Louisiana was hit in all three waves. Los Angeles, Texas, Arizona were hit in both the second and third. Michigan was hit in the first and third. Nearly everywhere got some hit from the third - even the Northwest and upper New England (though those regions still haven't been hit as hard as even many of the second waves).
But how much were the same places within states hit twice? E.g., Detroit got hammered in the first wave. Did the third wave hit Detroit again or mostly just the places in Michigan that weren't Detroit?
I believe El Paso was bad in both the second and third waves. I think New Orleans was at least two of the waves. Los Angeles was definitely bad in both the second and third wave. I don't know about Detroit.
I'm also pretty sure that Paris and Brussels were both hit bad in the March-May wave and also in the November-January wave.

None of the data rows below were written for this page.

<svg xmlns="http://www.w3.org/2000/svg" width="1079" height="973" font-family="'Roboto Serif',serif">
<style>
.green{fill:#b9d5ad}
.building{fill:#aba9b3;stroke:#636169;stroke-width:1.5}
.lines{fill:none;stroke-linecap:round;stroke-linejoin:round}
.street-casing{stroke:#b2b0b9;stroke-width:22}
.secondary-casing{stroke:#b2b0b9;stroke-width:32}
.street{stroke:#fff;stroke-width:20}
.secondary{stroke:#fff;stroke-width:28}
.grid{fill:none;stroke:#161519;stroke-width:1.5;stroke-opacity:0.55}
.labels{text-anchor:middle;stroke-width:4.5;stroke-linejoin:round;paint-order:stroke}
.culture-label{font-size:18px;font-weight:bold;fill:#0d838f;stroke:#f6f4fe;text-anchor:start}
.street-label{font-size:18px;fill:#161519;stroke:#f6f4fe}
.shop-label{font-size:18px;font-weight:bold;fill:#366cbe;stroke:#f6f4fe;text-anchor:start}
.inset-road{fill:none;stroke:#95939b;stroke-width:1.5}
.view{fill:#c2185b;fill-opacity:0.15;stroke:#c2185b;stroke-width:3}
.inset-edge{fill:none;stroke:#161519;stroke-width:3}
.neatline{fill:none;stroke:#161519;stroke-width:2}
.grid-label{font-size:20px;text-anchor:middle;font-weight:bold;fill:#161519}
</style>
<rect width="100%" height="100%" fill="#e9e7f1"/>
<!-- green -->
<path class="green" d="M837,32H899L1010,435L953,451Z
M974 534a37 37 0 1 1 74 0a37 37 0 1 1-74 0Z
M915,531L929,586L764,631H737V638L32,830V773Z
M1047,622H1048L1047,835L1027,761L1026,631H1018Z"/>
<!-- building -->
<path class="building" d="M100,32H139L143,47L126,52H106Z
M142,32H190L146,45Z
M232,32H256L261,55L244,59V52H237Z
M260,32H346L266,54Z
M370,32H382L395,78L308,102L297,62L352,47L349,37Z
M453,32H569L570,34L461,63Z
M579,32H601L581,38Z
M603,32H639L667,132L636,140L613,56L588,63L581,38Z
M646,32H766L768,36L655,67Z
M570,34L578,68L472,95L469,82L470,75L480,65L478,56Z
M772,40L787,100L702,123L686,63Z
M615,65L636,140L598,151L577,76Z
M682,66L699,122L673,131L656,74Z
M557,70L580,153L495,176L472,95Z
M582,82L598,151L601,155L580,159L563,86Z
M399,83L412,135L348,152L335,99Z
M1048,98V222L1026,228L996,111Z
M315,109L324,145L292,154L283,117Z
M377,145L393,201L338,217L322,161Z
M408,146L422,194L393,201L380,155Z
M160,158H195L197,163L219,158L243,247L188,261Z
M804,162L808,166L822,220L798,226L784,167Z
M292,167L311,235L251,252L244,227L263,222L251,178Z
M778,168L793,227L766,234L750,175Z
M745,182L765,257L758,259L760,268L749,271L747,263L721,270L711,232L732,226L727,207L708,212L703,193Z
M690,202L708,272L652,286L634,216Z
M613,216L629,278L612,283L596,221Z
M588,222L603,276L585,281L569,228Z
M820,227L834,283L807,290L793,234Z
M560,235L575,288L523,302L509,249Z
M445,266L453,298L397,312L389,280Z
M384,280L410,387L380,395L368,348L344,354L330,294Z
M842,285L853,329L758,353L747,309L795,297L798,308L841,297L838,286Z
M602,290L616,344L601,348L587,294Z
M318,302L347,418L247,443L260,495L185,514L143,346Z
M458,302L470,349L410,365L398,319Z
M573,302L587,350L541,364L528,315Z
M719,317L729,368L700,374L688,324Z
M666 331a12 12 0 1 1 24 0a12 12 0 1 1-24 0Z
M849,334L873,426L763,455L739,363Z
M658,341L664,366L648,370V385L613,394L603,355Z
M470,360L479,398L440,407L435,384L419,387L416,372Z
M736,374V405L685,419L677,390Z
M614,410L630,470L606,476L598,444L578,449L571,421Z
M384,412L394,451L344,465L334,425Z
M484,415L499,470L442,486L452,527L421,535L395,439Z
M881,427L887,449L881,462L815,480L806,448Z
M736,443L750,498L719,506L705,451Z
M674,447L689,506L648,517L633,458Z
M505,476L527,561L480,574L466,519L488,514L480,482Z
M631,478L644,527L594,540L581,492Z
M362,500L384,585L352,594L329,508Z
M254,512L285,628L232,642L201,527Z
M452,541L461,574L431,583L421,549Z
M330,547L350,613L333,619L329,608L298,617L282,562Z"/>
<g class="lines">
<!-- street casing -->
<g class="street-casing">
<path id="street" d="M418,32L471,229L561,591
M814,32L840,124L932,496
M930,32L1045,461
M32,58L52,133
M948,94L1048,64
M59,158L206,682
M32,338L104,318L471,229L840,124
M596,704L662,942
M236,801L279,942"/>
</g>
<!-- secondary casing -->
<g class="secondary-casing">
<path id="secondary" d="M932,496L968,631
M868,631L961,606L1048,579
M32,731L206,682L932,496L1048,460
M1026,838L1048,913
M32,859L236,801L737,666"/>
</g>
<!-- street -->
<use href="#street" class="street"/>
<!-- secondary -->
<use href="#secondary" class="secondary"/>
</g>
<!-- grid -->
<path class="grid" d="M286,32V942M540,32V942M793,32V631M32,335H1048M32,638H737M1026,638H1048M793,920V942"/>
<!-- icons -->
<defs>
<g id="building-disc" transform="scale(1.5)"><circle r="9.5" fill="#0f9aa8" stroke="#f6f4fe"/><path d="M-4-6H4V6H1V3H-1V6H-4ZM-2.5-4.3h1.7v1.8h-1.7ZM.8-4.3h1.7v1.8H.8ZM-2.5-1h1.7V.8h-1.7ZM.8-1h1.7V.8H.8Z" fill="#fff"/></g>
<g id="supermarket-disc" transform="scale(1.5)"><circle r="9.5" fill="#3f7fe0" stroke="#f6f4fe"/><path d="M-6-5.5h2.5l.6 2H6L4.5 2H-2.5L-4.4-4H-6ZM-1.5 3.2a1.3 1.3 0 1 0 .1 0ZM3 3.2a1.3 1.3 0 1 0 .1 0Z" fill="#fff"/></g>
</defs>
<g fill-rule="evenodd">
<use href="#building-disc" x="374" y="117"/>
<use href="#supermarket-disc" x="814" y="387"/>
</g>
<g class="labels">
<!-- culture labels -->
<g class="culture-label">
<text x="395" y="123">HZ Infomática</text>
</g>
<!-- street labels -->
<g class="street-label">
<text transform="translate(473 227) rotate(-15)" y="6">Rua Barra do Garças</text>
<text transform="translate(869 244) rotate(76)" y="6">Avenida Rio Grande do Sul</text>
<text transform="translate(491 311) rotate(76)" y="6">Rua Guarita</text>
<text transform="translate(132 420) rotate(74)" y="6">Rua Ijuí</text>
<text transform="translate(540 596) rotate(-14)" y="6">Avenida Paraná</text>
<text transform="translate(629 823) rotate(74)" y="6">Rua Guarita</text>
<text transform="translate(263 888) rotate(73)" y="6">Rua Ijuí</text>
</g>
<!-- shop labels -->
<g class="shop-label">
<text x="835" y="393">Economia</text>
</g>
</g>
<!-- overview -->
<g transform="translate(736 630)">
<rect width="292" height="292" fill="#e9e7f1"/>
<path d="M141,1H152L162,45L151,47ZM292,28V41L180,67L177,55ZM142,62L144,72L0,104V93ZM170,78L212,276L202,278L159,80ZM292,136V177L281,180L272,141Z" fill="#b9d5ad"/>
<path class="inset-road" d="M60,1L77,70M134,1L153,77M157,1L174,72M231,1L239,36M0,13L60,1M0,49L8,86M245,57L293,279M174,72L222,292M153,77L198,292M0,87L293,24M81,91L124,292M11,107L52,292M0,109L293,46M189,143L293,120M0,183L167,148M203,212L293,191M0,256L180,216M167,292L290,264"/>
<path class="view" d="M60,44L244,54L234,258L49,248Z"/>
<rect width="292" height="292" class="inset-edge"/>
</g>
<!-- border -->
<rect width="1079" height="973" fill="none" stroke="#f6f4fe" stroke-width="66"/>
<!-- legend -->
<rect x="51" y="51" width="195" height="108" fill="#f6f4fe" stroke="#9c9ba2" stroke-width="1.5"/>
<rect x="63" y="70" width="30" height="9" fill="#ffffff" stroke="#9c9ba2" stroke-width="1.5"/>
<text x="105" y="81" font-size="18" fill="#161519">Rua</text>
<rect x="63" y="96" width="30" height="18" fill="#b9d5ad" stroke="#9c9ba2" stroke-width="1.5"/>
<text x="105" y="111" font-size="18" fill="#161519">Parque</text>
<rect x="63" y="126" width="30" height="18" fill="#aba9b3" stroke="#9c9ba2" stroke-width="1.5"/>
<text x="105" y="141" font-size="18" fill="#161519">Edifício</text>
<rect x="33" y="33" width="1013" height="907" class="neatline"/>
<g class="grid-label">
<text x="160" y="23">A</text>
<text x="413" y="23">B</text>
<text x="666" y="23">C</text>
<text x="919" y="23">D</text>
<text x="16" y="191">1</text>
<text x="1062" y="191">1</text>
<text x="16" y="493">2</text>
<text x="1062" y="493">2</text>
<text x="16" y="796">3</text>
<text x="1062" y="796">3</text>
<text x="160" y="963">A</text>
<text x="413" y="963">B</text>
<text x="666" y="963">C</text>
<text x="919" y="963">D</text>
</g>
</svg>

Was any community hit by all three waves? Perhaps the big Navajo reservation?
The graph of new cases here in the Seattle area ( https://imgur.com/a/6W5bF3r ) shows the same waves as in the graphic at the top of Scott's article.

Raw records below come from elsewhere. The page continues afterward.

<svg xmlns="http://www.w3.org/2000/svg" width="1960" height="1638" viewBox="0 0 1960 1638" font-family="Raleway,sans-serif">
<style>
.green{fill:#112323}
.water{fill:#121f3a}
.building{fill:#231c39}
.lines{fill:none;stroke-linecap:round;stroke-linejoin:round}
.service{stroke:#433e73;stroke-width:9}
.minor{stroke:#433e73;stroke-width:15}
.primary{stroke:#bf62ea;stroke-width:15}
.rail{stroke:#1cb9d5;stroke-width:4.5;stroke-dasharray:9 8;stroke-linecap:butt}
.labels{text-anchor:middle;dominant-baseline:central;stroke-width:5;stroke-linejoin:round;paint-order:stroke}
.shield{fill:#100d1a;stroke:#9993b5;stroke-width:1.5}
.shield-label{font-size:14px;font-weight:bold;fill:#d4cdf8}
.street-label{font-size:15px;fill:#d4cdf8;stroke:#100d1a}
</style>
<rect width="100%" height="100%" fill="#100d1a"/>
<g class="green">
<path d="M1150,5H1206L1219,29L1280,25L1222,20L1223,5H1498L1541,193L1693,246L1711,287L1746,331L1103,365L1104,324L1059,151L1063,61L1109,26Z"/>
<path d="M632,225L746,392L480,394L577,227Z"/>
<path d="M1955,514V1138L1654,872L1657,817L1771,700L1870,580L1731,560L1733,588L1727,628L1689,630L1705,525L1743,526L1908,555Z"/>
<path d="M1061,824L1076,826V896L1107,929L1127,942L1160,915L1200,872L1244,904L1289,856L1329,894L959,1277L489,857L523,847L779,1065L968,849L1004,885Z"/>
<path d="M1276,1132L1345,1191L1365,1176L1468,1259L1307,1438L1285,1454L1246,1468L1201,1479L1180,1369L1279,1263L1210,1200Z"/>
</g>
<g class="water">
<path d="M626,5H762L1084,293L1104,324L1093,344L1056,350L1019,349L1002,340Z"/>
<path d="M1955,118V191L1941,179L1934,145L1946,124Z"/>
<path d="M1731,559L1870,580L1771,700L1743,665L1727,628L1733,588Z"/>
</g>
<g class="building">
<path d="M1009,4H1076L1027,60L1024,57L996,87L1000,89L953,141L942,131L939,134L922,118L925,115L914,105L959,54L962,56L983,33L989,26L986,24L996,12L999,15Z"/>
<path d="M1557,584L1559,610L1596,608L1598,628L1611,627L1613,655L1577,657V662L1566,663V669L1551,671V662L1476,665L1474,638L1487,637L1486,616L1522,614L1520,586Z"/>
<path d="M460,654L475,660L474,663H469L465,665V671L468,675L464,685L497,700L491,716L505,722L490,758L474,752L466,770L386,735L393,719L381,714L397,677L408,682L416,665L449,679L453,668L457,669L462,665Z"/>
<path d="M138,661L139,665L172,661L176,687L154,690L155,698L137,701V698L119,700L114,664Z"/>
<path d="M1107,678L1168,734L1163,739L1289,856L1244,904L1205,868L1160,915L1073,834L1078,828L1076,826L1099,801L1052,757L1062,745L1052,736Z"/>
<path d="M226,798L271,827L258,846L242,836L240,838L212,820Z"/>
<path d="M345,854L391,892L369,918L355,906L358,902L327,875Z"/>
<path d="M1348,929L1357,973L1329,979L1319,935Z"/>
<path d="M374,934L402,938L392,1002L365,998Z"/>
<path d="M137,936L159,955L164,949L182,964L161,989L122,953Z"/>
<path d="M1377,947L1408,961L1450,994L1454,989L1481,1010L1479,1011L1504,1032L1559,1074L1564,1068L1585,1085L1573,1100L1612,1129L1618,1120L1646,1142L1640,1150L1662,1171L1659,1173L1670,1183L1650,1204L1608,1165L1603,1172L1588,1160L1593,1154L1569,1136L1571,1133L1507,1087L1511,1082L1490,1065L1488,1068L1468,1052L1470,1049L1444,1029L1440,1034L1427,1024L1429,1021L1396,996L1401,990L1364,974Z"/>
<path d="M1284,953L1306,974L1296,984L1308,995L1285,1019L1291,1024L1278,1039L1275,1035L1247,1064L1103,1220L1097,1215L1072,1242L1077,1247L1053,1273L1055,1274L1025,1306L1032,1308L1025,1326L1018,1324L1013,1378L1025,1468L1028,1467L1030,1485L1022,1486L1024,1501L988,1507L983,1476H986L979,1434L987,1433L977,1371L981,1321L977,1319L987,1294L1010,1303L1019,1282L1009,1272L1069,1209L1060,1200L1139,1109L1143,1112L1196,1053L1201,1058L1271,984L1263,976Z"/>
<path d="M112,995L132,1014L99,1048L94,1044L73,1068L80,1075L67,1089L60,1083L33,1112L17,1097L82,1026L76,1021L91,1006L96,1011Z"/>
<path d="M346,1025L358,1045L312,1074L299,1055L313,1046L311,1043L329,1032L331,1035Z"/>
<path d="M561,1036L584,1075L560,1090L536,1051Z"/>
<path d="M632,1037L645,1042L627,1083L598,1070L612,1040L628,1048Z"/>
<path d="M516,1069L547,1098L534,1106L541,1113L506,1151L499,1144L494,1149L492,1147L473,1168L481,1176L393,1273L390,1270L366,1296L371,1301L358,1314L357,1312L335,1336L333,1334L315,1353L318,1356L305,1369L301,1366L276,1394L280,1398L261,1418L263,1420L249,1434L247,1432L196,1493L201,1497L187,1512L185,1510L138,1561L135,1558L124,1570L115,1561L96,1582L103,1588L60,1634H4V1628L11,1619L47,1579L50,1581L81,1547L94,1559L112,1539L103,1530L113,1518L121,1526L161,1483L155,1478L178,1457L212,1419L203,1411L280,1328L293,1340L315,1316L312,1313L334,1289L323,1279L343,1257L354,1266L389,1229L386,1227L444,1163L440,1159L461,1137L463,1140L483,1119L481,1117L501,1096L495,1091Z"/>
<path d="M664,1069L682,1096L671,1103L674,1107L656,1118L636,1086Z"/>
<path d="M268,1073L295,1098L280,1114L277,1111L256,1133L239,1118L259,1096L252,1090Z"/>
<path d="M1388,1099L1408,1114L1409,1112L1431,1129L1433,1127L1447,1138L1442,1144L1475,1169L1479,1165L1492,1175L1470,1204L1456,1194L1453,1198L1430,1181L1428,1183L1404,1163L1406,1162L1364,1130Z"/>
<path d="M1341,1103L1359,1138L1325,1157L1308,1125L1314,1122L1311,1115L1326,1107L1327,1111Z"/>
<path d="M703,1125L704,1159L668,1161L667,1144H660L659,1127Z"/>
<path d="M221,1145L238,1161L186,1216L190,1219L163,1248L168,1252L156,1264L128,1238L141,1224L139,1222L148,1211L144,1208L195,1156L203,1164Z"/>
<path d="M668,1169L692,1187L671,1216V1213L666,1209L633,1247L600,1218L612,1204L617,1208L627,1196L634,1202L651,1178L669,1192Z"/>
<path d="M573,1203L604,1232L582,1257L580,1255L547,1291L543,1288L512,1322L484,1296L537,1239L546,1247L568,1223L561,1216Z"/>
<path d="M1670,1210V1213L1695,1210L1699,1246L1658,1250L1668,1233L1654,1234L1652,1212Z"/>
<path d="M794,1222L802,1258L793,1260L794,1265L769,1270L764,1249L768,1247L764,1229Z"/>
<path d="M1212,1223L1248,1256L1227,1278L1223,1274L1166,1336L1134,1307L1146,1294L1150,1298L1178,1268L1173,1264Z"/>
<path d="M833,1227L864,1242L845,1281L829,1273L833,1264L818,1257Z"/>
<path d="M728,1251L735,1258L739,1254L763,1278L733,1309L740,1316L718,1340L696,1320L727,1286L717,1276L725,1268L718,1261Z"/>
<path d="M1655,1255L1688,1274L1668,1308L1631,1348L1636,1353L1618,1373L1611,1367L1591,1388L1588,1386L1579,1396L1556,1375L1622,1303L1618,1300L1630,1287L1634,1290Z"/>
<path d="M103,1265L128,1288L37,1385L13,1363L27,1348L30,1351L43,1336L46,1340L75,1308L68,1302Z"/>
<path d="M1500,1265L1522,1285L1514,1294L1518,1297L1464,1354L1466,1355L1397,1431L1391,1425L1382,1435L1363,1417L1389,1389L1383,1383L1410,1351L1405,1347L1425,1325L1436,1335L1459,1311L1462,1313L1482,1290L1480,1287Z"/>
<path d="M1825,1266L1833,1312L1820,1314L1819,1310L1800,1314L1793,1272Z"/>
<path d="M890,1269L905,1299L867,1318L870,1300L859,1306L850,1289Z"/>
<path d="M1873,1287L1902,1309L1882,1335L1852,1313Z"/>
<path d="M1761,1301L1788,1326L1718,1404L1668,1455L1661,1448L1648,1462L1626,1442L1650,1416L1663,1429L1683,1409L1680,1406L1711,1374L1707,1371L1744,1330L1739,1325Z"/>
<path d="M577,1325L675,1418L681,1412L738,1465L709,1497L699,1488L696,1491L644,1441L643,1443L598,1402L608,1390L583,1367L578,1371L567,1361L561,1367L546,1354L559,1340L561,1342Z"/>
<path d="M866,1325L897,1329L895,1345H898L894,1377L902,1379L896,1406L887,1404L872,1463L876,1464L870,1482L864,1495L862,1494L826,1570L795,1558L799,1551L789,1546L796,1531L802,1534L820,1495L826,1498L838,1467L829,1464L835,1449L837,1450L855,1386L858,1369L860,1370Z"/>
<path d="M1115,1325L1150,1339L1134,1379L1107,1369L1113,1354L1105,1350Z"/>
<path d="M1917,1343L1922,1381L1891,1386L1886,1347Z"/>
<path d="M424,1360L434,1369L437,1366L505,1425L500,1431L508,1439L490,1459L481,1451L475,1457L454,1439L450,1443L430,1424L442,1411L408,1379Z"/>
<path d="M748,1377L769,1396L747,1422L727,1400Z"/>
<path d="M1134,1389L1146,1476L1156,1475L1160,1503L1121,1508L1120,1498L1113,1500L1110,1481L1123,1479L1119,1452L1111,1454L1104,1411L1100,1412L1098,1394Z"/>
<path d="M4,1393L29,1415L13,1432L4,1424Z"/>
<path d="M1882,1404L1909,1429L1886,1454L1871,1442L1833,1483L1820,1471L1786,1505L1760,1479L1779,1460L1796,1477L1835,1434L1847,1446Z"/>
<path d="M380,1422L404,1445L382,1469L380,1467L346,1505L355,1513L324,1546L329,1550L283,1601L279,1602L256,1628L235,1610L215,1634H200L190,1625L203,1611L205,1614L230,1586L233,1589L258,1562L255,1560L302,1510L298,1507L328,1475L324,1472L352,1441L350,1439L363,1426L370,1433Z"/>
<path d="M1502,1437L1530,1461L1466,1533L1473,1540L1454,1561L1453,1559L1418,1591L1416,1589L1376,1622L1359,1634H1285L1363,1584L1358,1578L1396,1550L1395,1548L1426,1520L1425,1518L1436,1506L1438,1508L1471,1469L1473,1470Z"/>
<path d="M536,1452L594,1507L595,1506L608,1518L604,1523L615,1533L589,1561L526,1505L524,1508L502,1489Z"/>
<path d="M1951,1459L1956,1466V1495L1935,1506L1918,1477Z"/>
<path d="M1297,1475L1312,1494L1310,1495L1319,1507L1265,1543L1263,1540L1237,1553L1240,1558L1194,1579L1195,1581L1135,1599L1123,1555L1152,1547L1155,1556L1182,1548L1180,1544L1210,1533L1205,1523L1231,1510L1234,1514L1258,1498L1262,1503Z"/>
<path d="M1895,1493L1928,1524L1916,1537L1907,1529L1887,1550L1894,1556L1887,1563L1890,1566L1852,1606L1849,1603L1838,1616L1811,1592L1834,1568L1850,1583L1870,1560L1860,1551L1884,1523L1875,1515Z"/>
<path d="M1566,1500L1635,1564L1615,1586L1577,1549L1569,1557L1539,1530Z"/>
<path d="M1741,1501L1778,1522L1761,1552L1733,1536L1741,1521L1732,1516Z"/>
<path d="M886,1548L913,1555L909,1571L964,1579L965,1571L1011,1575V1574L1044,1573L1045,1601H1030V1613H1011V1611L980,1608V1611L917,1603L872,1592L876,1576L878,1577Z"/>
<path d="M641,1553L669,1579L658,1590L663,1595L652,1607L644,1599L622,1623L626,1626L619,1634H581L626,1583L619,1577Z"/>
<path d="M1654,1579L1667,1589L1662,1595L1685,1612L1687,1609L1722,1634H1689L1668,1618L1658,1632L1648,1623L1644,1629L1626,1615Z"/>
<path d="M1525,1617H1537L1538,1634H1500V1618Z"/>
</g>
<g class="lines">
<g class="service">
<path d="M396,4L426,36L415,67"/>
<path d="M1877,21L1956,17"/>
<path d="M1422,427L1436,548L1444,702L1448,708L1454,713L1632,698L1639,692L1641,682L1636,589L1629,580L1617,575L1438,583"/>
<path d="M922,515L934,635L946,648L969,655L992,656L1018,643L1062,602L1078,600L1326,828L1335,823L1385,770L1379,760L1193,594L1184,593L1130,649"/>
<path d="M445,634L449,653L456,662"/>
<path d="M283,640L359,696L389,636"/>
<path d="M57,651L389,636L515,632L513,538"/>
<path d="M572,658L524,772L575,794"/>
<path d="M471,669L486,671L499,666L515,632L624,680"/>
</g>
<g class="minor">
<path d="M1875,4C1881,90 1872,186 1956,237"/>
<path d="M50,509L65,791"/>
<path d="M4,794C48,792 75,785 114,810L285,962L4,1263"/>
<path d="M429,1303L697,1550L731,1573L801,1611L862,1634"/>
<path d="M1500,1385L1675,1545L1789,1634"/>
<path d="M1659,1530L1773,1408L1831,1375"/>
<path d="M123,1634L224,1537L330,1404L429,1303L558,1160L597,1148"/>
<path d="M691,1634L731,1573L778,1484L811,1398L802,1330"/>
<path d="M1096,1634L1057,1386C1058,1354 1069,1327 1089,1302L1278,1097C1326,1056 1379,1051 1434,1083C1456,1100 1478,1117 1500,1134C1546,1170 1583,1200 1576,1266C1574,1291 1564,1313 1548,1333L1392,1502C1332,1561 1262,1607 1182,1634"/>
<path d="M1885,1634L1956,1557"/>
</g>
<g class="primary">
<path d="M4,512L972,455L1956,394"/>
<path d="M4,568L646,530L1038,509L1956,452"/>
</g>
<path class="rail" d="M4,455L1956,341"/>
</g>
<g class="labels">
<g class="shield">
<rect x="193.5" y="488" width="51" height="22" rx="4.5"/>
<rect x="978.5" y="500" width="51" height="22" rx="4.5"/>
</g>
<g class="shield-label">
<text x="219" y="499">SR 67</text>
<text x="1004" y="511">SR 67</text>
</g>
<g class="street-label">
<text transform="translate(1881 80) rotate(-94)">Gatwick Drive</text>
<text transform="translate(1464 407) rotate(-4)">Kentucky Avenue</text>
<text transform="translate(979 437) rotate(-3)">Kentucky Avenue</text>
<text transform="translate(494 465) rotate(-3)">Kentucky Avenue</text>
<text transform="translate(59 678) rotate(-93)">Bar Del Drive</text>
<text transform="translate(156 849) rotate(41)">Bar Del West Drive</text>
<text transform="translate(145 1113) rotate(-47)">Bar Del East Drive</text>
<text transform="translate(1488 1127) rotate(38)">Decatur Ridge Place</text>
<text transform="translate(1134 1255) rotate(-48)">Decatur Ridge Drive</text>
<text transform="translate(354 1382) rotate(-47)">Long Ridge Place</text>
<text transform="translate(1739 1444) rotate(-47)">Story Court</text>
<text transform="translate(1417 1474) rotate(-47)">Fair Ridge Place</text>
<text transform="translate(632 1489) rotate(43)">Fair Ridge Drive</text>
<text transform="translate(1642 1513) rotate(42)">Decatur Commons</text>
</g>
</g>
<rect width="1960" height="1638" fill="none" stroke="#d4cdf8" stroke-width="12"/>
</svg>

I think most regions had waves that approximately lined up with these national ones. But Seattle's high point on that graph appears to be about 30 cases per 100,000 per day, which is below the level that some places had in their *trough* between the second and third peaks. Which makes it hard to say whether Seattle really ever got any of the waves.
I've been obsessively following case rates in the Bay Area, and we had the same three waves as well. With some differences in magnitude from the national average, and the first wave is a bit fuzzier because testing was nearly nonexistent then compared to what it was in the 2nd and 3rd waves, but still three distinct peaks.
The "three different waves to three different groups of people" idea may have some truth in terms of what areas were hardest hit, but I think you can make out three peaks everywhere.
Here's Navajo County in Arizona: https://www.nytimes.com/interactive/2021/us/navajo-arizona-covid-cases.html
It seems to have been hit hard by the second and third waves, but not the first.
Here's Orleans Parish in Louisiana: https://www.nytimes.com/interactive/2021/us/orleans-parish-louisiana-covid-cases.html
It seems to have been hit hard in the first and third waves, though not quite as hard in the second. (Still, it did get hit by all three.)
New Orleans is a tourist town with a motto of "Laissez les bon temps rouler" and little tradition of following anti-fun rules like social distancing. So, it would be near the top of the list of predictable cities most likely to get hit hard by all three waves.
Hey Scott, Sorry if someone has already suggested it, but have you considered putting (/ having an intern put) the old layout back on the blog archive? It's a bit easier to read, and also has some nostalgia value.
I'll probably get around to it sometime, thanks for the reminder.